Banning Michael Jackson’s Music Is Merely Symbolic Gesture

The documentary “Leaving Neverland”, in which two men say they were abused by Michael Jackson when they were children, has caused shock. The “King of Pop” has been associated with pedophilia before, but these accounts make it even more plausible that children were not safe in Jackson’s personal children’s paradise, Neverland.

The question the documentary immediately raised was whether we are still allowed to listen to Jackson’s songs. “Beat it”, “Billy Jean”, “Thriller”, they have been an essential part of our memory and the public space for decades. Are you still allowed to enjoy them?

The issue is occurring more frequently. Are you still allowed to listen to the operas of Wagner, who made anti-Semitic statements? Are you still allowed to watch movies by Woody Allen now that his adopted daughter has accused him of sexual abuse? The movies and TV shows of Kevin Spacey, the songs of R. Kelly; all art with a nasty taste to it because of the artist’s behavior.

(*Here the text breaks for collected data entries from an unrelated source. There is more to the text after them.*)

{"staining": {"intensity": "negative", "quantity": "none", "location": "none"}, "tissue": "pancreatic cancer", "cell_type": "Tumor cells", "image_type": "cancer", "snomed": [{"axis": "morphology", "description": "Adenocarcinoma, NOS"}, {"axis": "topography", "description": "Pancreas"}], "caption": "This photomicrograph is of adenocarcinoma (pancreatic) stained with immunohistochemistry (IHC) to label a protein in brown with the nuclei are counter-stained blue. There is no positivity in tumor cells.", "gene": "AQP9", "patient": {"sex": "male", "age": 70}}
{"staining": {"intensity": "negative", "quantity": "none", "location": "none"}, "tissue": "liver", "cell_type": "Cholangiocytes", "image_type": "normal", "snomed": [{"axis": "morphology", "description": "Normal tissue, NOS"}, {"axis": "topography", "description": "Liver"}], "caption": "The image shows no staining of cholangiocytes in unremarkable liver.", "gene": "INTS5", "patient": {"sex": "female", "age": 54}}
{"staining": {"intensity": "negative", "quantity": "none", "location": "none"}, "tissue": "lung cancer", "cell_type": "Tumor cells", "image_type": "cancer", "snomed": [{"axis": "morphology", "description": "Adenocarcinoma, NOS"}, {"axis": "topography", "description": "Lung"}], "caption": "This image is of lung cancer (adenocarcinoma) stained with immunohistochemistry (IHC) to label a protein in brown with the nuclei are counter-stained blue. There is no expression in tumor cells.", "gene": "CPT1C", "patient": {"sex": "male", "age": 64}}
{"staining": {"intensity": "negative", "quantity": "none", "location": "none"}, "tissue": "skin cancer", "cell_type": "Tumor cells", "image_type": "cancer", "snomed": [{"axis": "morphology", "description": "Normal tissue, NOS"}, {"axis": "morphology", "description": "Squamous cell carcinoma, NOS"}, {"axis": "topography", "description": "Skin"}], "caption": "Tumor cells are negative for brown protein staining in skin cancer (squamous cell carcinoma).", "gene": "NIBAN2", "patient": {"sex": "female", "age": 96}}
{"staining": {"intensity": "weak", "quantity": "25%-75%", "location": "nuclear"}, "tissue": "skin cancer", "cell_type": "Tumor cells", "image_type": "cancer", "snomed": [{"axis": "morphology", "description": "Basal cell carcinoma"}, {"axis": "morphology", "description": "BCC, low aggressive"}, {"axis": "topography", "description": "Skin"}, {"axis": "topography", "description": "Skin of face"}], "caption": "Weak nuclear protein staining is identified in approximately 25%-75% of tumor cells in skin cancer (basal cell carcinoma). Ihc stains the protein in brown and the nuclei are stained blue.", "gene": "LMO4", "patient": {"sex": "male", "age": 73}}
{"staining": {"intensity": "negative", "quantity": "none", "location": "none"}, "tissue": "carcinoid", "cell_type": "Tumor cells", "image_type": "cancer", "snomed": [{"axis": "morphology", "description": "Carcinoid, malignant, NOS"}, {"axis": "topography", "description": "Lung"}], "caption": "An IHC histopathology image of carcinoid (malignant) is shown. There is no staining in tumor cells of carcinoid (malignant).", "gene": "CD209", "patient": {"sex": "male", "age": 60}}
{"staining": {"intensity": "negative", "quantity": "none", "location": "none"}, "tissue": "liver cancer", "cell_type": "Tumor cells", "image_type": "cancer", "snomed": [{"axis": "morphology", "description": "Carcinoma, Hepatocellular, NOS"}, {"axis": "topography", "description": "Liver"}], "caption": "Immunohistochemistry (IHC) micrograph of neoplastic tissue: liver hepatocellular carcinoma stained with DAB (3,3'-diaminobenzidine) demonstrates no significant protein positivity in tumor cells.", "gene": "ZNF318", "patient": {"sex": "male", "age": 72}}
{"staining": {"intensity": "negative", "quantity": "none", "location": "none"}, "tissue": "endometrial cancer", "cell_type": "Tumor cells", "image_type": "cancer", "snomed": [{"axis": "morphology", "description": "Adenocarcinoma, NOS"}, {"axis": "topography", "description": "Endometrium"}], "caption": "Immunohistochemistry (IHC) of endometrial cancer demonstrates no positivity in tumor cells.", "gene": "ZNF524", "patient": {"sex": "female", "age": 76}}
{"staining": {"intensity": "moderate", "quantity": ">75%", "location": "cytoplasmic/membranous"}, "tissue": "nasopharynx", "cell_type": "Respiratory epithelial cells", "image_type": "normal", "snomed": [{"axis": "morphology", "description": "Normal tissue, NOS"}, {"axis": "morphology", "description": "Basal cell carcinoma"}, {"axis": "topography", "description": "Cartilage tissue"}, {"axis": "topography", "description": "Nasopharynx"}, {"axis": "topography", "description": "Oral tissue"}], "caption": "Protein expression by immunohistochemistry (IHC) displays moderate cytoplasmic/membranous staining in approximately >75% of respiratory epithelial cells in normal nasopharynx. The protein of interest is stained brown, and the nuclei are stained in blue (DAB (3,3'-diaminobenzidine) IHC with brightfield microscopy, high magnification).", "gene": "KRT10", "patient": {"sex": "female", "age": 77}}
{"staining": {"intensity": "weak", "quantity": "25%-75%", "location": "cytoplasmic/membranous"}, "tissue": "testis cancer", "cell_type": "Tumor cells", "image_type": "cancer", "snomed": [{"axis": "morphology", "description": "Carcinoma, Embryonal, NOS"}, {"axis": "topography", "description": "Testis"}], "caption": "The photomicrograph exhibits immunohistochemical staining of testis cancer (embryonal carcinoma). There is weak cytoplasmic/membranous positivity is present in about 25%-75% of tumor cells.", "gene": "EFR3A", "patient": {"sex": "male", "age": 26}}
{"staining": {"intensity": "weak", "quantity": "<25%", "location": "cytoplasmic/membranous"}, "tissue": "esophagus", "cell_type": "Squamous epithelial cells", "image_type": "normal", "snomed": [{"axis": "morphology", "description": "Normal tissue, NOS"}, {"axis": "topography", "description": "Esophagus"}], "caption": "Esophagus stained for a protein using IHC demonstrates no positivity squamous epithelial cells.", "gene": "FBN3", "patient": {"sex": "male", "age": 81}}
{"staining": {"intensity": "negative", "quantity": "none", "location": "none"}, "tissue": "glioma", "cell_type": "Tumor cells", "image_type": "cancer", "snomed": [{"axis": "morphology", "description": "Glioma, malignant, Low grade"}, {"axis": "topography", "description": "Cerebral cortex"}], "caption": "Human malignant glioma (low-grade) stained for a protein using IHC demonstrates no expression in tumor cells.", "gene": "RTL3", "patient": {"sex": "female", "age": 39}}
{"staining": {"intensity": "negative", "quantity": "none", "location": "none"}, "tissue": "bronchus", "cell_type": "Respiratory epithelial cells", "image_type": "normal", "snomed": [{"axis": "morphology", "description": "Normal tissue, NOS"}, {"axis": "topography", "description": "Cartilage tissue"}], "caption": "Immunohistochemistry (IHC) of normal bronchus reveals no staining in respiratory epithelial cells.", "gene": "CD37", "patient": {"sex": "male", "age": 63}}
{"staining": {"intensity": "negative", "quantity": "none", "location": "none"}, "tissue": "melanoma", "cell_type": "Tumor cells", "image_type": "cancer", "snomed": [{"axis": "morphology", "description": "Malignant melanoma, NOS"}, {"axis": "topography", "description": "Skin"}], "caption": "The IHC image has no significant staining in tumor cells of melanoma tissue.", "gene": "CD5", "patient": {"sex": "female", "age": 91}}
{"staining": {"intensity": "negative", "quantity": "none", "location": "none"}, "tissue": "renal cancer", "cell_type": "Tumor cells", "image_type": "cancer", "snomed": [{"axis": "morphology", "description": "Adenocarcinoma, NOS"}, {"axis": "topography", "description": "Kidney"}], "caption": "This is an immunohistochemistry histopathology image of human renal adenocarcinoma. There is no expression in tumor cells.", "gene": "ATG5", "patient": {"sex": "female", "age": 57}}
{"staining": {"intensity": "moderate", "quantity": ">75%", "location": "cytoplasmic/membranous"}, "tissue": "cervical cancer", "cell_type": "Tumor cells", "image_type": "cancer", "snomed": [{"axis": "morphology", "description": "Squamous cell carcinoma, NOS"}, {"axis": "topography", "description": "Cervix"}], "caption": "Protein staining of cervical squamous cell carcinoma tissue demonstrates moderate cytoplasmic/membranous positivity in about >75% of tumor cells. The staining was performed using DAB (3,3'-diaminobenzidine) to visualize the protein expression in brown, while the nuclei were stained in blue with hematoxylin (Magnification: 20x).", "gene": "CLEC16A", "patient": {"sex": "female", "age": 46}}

One can well imagine that people are not in the mood to listen to Jackson’s voice right now. Normally, that feeling of aversion wears off after a while and most of us go on to enjoy the music we like. Caravaggio killed someone 400 years ago. That has not been a reason to boycott his paintings for a long time now. Is that a bad thing?


No, the life of the artist should not influence the opinion about a work of art. A piece is not better, more beautiful, more interesting if it has been created by a better person, and vice versa. By appreciating Jackson’s music and by listening to it, we do not judge the child abuse that has or has not taken place. It would not benefit a single abused child if we were to stop listening to this music. Banning Jackson’s music from our record collection would, therefore, be only a symbolic gesture.

It is difficult, however, because by enjoying the art, we let the artist’s cash register ring. A radio station pays an artist for playing his or her music, and as such, helps to sustain the artist’s imperium. By playing the music, stations also contribute to restoring the artist’s credibility. Playing the music at home via Spotify supports the artist financially as well, although it only concerns a small amount of money each time.

Jackson cannot be hit financially now by boycotting his music after he has died. There are currently other artists behind bars for crimes of violence and drugs. It would be more meaningful not to play their music anymore.